If the review in question is one reader’s personal response to your book, you’re going to have to let it go. Readers value having the space to read and respond to books without authors being present in any way. Intruding on that space won’t convince anyone that you’re right and they’re wrong, and it can make you look bad in a way that does far more harm to your book (and your future books) than a negative review did.
You may be concerned about trolling and spam on sites that host reader reviews. The vast majority of reviews do come from real readers, so resist the urge to categorize any negative review as junk, even if it takes a personal jab at you. But if you’re certain that a review is fraudulent, or if it otherwise violates the site’s policies, bring it to a site moderator’s attention. Otherwise, shrug and move on.
Professional reviews are a slightly different matter, because they’re held to a higher standard of factual accuracy. If you receive a review from a professional publication or paid review service and you feel it doesn’t accurately represent your book, you can write in with a polite request for a correction. But it does need to be a factual correction, along the lines of “My hero’s name is Jack, not Jake” or “My memoir is about life in San Francisco, not Los Angeles.” You can’t “correct” a reviewer’s feelings, opinion, or writing style (even if you feel it was unkind).
Learn and Grow
If you receive several negative reviews, look at whether they have anything in common. Did many people say they thought your book was science fiction but it turned out to be a mystery? That’s a hint that you need to change your book’s packaging—the cover art, the jacket copy, maybe even the title—to appeal more to mystery readers. Do readers complain about typos or plot holes, or consistently misunderstand a key element of your story? That means you need to invest in a higher grade of professional editing.

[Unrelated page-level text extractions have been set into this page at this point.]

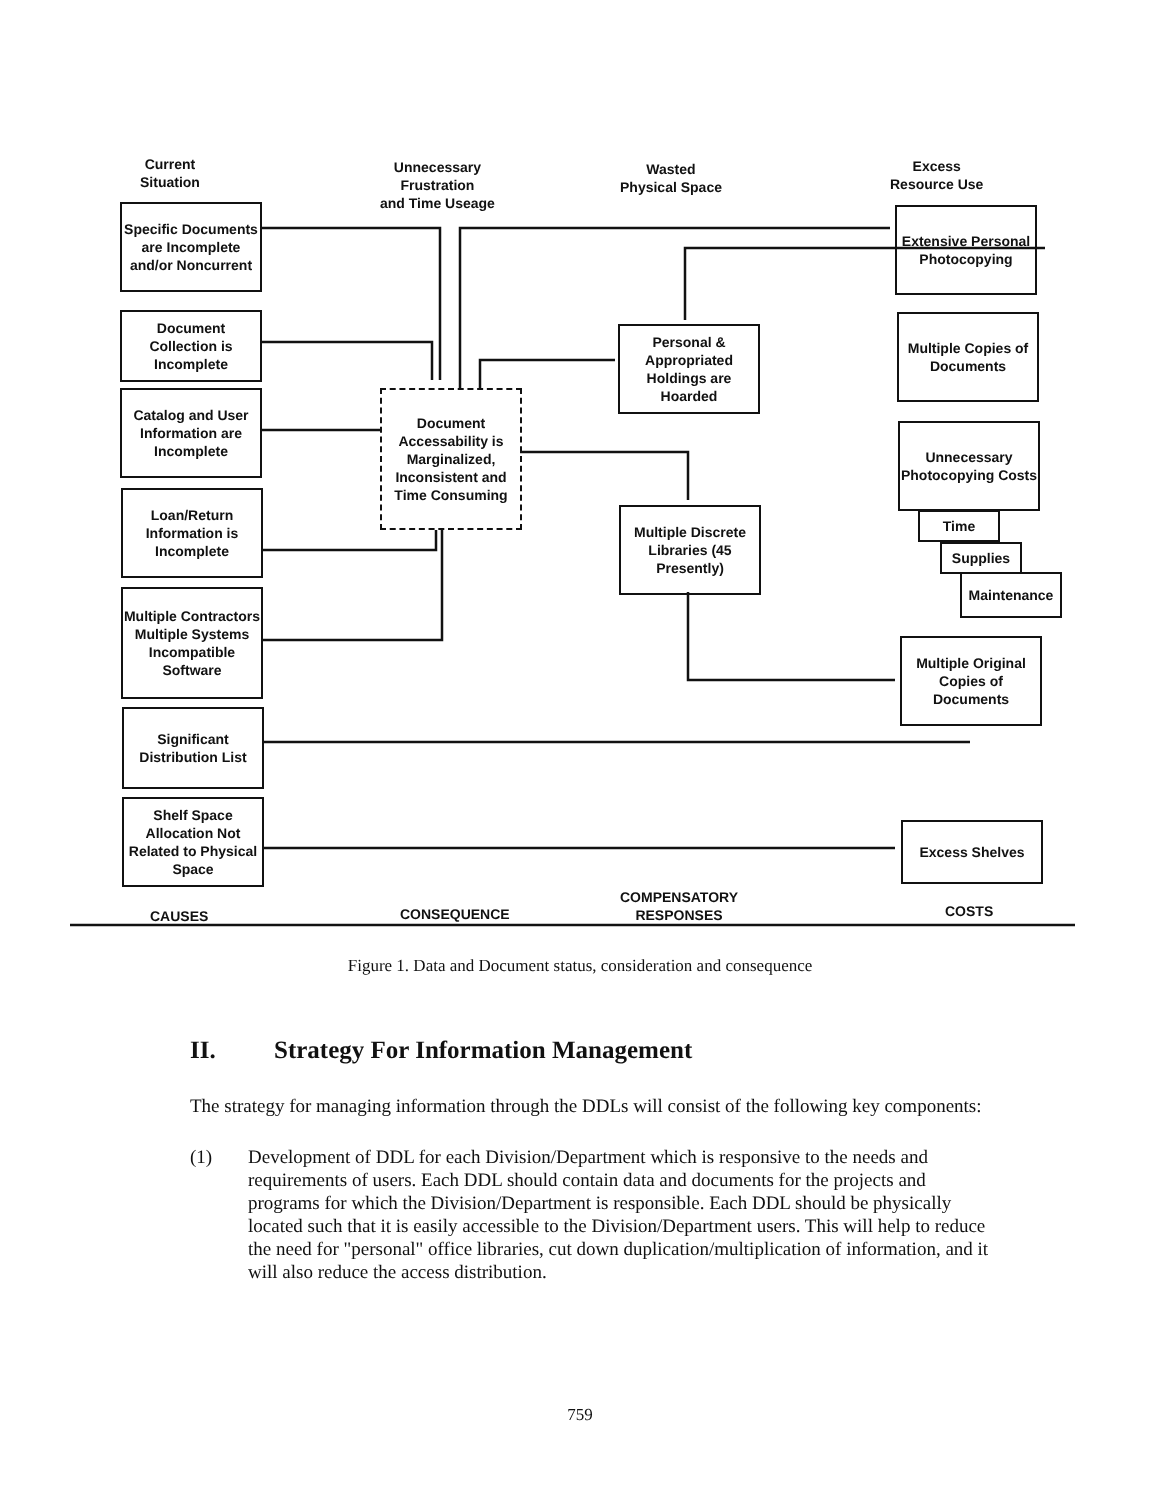Current
Situation
Unnecessary
Frustration
and Time Useage
Wasted
Physical Space
Excess
Resource Use
Specific Documents are Incomplete and/or Noncurrent
Document Collection is Incomplete
Catalog and User Information are Incomplete
Loan/Return Information is Incomplete
Multiple Contractors Multiple Systems Incompatible Software
Significant Distribution List
Shelf Space Allocation Not Related to Physical Space
Document Accessability is Marginalized, Inconsistent and Time Consuming
Personal & Appropriated Holdings are Hoarded
Multiple Discrete Libraries (45 Presently)
Extensive Personal Photocopying
Multiple Copies of Documents
Unnecessary Photocopying Costs
Time
Supplies
Maintenance
Multiple Original Copies of Documents
Excess Shelves
CAUSES CONSEQUENCE
COMPENSATORY
RESPONSES
COSTS
Figure 1. Data and Document status, consideration and consequence
II. Strategy For Information Management
The strategy for managing information through the DDLs will consist of the following key components:
(1) Development of DDL for each Division/Department which is responsive to the needs and requirements of users. Each DDL should contain data and documents for the projects and programs for which the Division/Department is responsible. Each DDL should be physically located such that it is easily accessible to the Division/Department users. This will help to reduce the need for "personal" office libraries, cut down duplication/multiplication of information, and it will also reduce the access distribution.
759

Even one lone complaint can point you in the direction of things you need to work on. Making business decisions that address the concerns readers raise is a sure-fire path to better reviews—for your next book, if not for this one.
The best way to drown out negative reviews is with legitimate positive reviews. Once you’re sure you understand your book’s optimal audience and you’ve geared your packaging toward that audience, use targeted marketing to get the book in front of readers who are more likely to love it. Research the best ways to build up a mailing list of your dedicated fans, and occasionally remind them to leave positive reviews of books they love. Include that reminder in the back pages of your books as well. Don’t be shy!
Avoid services that sell positive reviews; readers can immediately identify them as fake, and that will tarnish your reputation. Let your fans know that reviews matter to you, but keep your reminders gentle and infrequent. Authentic, organic positive reviews are the ones that will do you the most good.
Look to the Future
Make a plan for how to handle negative reviews in the future. Here are some suggestions:
- When you publish a book, emotionally let it go—it’s done, it’s out in the world, you did your best with it and now it needs to stand on its own. A little personal ritual might help with this important moment of transition.
- Ask a friend to read reviews for you, share the positive ones, and gently summarize the most constructive parts of the negative ones. Many agents and publicists shield authors from their reviews; there’s no shame in deciding you don’t want to look at your reviews yourself.
- Admit that you can always be a better writer and a better publisher. Choose to take critical responses as opportunities to learn and improve.
- Remember that a review reflects the reader’s relationship with the book, not the book alone. There’s no such thing as a universally beloved book. Your book won’t work for every reader, and that’s okay.
- Cherish your positive reviews and don’t let the negative ones overwhelm them in your mind.
- Plan to disregard any personal attacks and other low blows. Anyone who would insult you as a person just because they didn’t enjoy a book you wrote isn’t someone whose opinion you need to take into consideration.
And of course, the best thing you can do is stay focused on making your next book even more outstanding.